[TEXT EXCERPT]
◇ ◇ ◇ ◇

Saturday, July 28, 2012

The sustainable and safe trail

What are the physical attributes of a sustainable and safe forest trail? If there are already some hiking trails in your local forest landscape, how do you assess their safety and sustainability. Can the existing trails be used in an expanded system of trails in the landscape? We will look at some of the physical aspects of a safe and sustainable trail.

Specifications of trail users: The human bipedal hiker walks with a flowing motion on gradients up to approximately 10% gradient (one up in ten along). On gradients above 10% the flowing motion is replaced by climbing steps that direct greater force into the ground. Depending on the cohesion or how well the soil material in the trail surface stick together, the climbing steps start to dig, loosen and erode the surface. Most hikers prefer trails that provide the marching flowing motion rather than climbing steps. On hard rock surfaces, humans can walk up gradients of 100%. Humans fall over with ease, and muscles from the feet all the way up through the body core and head, shoulders and arms work to maintain the delicate balance. Roots, projecting rocks in the trail tread or surface can undo the delicate balance.

Horses are much heavier than humans and their iron and steel shoes can chew up a trail surface. Gradient control and reduced maximum gradients are needed to accommodate horses. The same applies to mountain bikes. Braking can erode and damage a trail surface.

The physical sustainability of a hiking trail is affected by the inter-play of the following in the landscape:

  1. Gradient control 
  2. Soil conditions
  3. Control of water
In the case of trail gradient and soil conditions, a trail can be unsustainable in loose sand at under 10% gradient. On wet organic soils, a trail can be unsustainable at 0% gradient.  Soils with some cohesion will support foot traffic from 10 % to 15% gradient. Gradients approaching 20% or greater are problematic in most soils. Trails on solid rock can go up to 100%.

Water flow is eroding this steep trail
Unlike roads, trails seldom are supplied with ditches and culverts, so the issue of water control and trail sustainability is very important. It is easy to envision water flowing down a steep trail gradient causing substantial erosion. Yes, this does happen and is a problem. Water flow on a trail can be a problem as it moves through the topography in the landscape in some unexpected places. On smooth uniform gentle side slopes of 25% or less a trail can make the only crease in the surface and catch water. Trail gradients on such gentle slopes should have a gradient of one quarter the gradient of the side slope. Steeper side slopes are often more irregular in micro-topography and a combination of out sloping of trail surfaces and the incorporation of gradient breaks or dips can be effective in directing water from the trail surface.

Most forest landscapes have rather elusive water springs, intermittent seasonal streams or topography that tends to draw and direct water. Some of these spots, even appeal to the inexperienced trail locator as a good way to go. A considerable water supply at a storm event and a steep trail gradient can be a recipe for a major rapid erosion event. Erosion on a forest trail in a protected area or park can match the scale of an erosion event on a forest road in a timber producing forest.

◇ ◇ ◇ ◇

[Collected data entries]
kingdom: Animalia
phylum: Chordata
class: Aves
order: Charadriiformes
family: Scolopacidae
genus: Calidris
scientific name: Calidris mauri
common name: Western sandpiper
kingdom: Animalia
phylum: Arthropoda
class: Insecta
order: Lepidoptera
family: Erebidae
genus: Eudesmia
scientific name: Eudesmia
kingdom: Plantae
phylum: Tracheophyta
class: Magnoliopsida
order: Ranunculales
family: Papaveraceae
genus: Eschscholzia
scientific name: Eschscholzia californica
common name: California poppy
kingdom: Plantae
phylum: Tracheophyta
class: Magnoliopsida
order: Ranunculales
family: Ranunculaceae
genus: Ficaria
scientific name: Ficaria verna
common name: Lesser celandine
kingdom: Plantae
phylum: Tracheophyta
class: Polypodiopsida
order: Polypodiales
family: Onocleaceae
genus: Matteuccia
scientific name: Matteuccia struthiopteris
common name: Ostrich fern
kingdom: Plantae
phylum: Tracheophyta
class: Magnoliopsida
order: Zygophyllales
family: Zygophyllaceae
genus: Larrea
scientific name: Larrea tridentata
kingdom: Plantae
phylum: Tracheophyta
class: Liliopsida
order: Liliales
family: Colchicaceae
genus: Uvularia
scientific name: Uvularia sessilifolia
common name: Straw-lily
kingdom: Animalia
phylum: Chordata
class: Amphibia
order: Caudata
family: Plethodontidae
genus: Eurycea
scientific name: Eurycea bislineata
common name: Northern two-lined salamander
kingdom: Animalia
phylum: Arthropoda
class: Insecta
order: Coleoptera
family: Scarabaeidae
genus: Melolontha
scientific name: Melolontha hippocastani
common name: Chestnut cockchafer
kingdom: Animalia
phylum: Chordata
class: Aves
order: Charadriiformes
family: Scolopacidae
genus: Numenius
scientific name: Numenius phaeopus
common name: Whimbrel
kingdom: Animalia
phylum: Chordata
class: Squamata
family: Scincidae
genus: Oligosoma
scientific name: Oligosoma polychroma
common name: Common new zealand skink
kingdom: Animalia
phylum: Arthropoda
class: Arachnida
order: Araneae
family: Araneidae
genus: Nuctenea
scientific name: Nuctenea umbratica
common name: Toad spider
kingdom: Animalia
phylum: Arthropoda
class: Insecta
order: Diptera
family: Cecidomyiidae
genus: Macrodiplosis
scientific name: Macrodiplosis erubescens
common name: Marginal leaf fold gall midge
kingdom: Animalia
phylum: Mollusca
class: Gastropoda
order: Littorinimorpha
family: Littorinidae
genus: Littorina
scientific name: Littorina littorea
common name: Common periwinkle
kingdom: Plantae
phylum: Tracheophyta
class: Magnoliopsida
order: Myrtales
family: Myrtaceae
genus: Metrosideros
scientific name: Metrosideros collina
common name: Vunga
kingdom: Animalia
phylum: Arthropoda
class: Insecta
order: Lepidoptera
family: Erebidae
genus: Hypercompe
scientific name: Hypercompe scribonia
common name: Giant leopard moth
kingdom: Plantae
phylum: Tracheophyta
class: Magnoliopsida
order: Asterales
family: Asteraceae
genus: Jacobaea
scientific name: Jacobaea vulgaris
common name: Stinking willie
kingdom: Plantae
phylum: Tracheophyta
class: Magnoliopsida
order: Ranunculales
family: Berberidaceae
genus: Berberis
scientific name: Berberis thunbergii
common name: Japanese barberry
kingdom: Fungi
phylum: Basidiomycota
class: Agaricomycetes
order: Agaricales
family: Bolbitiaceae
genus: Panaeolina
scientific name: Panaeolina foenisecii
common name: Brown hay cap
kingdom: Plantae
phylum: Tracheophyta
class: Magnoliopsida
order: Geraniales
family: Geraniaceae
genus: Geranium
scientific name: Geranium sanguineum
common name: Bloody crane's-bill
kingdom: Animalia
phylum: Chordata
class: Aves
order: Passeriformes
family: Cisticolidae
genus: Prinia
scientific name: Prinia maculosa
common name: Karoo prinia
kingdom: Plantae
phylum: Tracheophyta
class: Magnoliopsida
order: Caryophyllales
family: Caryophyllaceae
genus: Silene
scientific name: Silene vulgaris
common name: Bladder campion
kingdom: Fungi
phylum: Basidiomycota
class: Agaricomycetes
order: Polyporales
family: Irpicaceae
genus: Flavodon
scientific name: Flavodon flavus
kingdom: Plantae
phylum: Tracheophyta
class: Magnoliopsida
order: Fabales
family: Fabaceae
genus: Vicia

◇ ◇ ◇ ◇

[TASK LIST]
**a)** In the trail article, what gradient should a trail have on smooth, uniform side slopes of 25% or less?
**b)** Extend the trail article with a further paragraph that picks up after its final sentence.
The listing is separate material, unrelated to the trail article.

[PER-TASK ANSWERS]
**a)** One quarter the gradient of the side slope.

**b)**
Abandoned forest roads in trail networks
In BC it is not uncommon to find abandoned forest roads that have become part of a forest trail network. Most forest roads have had the benefit of some forest engineering and may have good gradient control and sensible placement on the landscape. Most BC forest environments are resilient and the disturbed soil along an abandoned road may re-vegetate quickly giving a natural forest trail appearance.The rather idyllic forest trail on the right was once a forest road with a gentle gradient. Abandoned forest roads in trail networks can be unsustainable. An abandoned forest road on a steep side slope with  gradients above 10% may present problems. Such a road has a considerable cut into the slope often capturing considerable water flow.  Once the road drainage fail for lack of maintenance, storm water flows down the trail, sometimes causing rapid erosion.

The safe trail
The trail in the photo above right has a safe tread or walking surface. There are few projecting rocks or roots to trip the hiker. The trail in the first or top photo is unsustainable through erosion. The erosion has left many loose or projecting rocks on the tread to trip or derail the hiker.

The trail on the right is unsafe but it is not unsustainable. It has a gradient of under 5% and has not been subject to erosion by water. It was constructed with no regard to a standard for the tread or walking surface. Most Parks or protected area jurisdictions follow the 4 by 4 inch rule: No rocks greater than 4 inches should be within 4 inches of the surface. Foot traffic will rub away smaller finer material surrounding the rock and the rock projects up from the trail and becomes a tripping hazard. This is perhaps the most important rule in trail construction. This rule has seldom been followed in BC. Coarse soils, or soils with a good measure of rocks and boulders are most common on the hills and mountains of BC. A trail built without regard to the standard of the tread in these soils ends up unsafe. Trail construction in some of BC's protected areas was done under the notion of light foot print and minimal disturbance. This idea seems to be favored by some ecologists but the end result is a heavy foot print. The trail in the photo widens in the foreground where several large rocks are exposed. Hikers choose different routes around these obstacles and cause the trail to widen and the foot print increases. Unsafe trails with many tripping hazards are not attractive to hikers because they have to spend most of the time looking at their feet rather than surrounding nature.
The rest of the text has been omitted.